Two years later after first receiving an access to information request, Memorial University and its lawyers are still mounting arguments to justify keeping information from an applicant for access, even though the arguments they make are contradicted by the very legislation they cite.
It’s like the Executive Council’s attempts to hide public opinion polls even though the polls were clearly earmarked for disclosure in the law.
You can read the full account in the most recent decision of the information commissioner. The commissioner was clearly attempting to persevere in the face of absurdity and does a fairly good, if lengthy, job of demolishing the ludicrous position advanced by the university’s lawyers.
What’s noteworthy in this case is the extreme length to which Memorial University went to deny access.
In some instances, Memorial University and its lawyers attempted to reinvent the plain English meaning of the province’s access to information law. If taken to its logical conclusion in one portion of its argument, Memorial University would withhold information on an applicant from the applicant himself or herself on the grounds that it was personal information and could not be disclosed.
In doing so, Memorial’s lawyers constructed an argument based on case law from another province where the legislation does not provide that…wait for it…the privacy provisions don’t apply when the information is about the applicant. A section of the legislation designed specifically to avoid absurdity was turned – by Memorial’s desire to hide information – into the very absurdity itself.
Memorial has also redacted Dr. Panjabi’s [the applicant] name in several places.
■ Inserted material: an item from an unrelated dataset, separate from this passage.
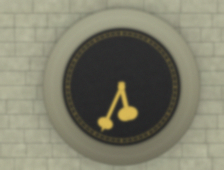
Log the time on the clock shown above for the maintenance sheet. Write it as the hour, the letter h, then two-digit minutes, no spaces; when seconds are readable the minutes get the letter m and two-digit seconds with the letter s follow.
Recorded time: 5h34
Memorial argues that the right of an individual to his or her own personal information is not absolute where the release of information would reveal the personal information of another individual. However, there are two separate provisions (one being section 30(2)(a) and the other being section 3) in the ATIPPA that clearly provide an individual the right to access his or her own personal information. While there may conceivably be circumstances where one’s personal information may reveal information which must be protected under another exception, I believe these circumstances are not present in the case at hand.While the right of an individual to his or her own personal information may not be absolute, given the stated purpose of the ATIPPA, it will only be in exceptional circumstances where this right will be restricted. Thus, it is clear to me that in relation to the Katz Report, Dr. Panjabi is entitled to see all instances where her name appears, unless there are clear reasons why it must be withheld under an exception in the ATIPPA.
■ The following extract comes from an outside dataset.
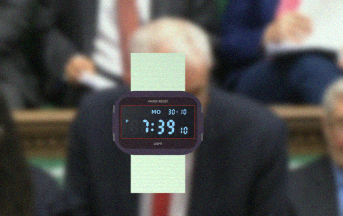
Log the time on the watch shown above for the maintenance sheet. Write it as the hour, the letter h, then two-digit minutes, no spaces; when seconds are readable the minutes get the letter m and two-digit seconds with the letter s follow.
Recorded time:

Further, Memorial has also redacted the names of administrators, professors and employees of Memorial. Section 30(2)(f) states that the prohibition of disclosure of personal information does not apply where “the information is about a third party’s position, functions or remuneration as an officer, employee or member of a public body or as a member of a minister’s staff.” Therefore it is clear that to the extent that these people are named in connection with their position and functions as employees of Memorial, section 30(1) is not applicable and they should be released. For example, where the names appear in the context of actions undertaken by these employees in the normal course of their duties, they should be released.
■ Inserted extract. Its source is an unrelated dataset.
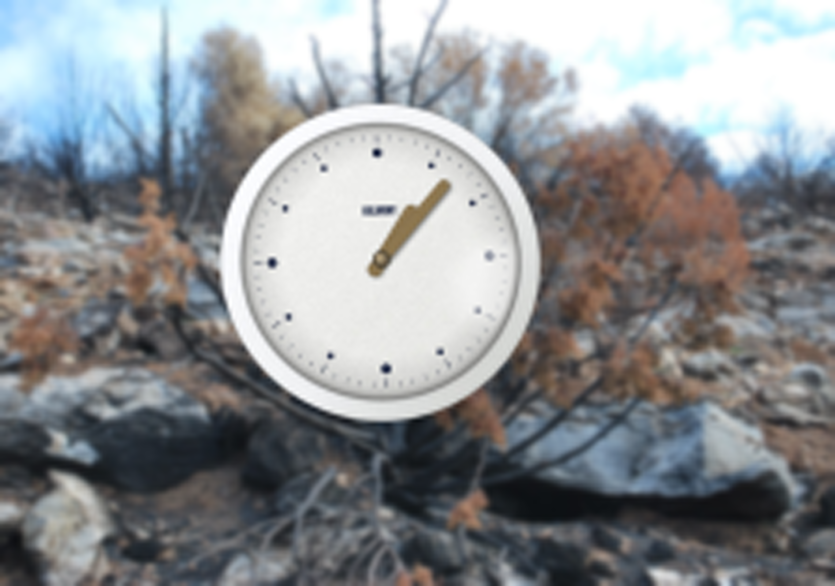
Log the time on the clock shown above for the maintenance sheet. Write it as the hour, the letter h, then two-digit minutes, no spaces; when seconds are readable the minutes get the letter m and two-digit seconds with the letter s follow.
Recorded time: 1h07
In another glaring instance, the university refused to explain the basis for claiming solicitor client privilege for a redaction which did not involve – on the face of it according to the decision report – the university’s legal counsel.( paragraph 59)
I note here that in April of 2008 an official with this Office sought clarification on this issue. In an e-mail dated 25 April 2008, Memorial’s designated representative on this file was asked to clarify Memorial’s use of section 21(b). There was no response to this e-mail. In a letter dated 5 May 2008 to this same representative, the official with this Office again referred to the April e-mail. Again, no clarification was provided by Memorial. I note as well that in its submission the only reference that Memorial made to section 21 was in relation to its response to Dr. Panjabi’s initial request: “Some information was redacted pursuant to s. 21, on the basis that the exemption for solicitor client privilege was engaged.” Memorial provided no reference to, nor any evidence in support of, its use of section 21(b). As such, Memorial has failed to meet its burden of proof as mandated by section 64 of the ATIPPA. As I said in my Report A-2008-012, “…if the head of a public body cannot satisfy the Commissioner (or the Court, on an appeal) that its decision is the right one, then that decision will not be upheld. It is therefore critical to the proper operation of the Act that a public body put sufficient effort into articulating the reasons for its decisions.” Based on the above, it is obvious that Memorial did not put sufficient effort into justifying its use of section 21(b).
The claim is one thing; the repeated refusal to respond to the information commissioner’s request for explanation is incomprehensible.
Well, incomprehensible or arrogant; take your pick.
The secrecy virus has now infected the university.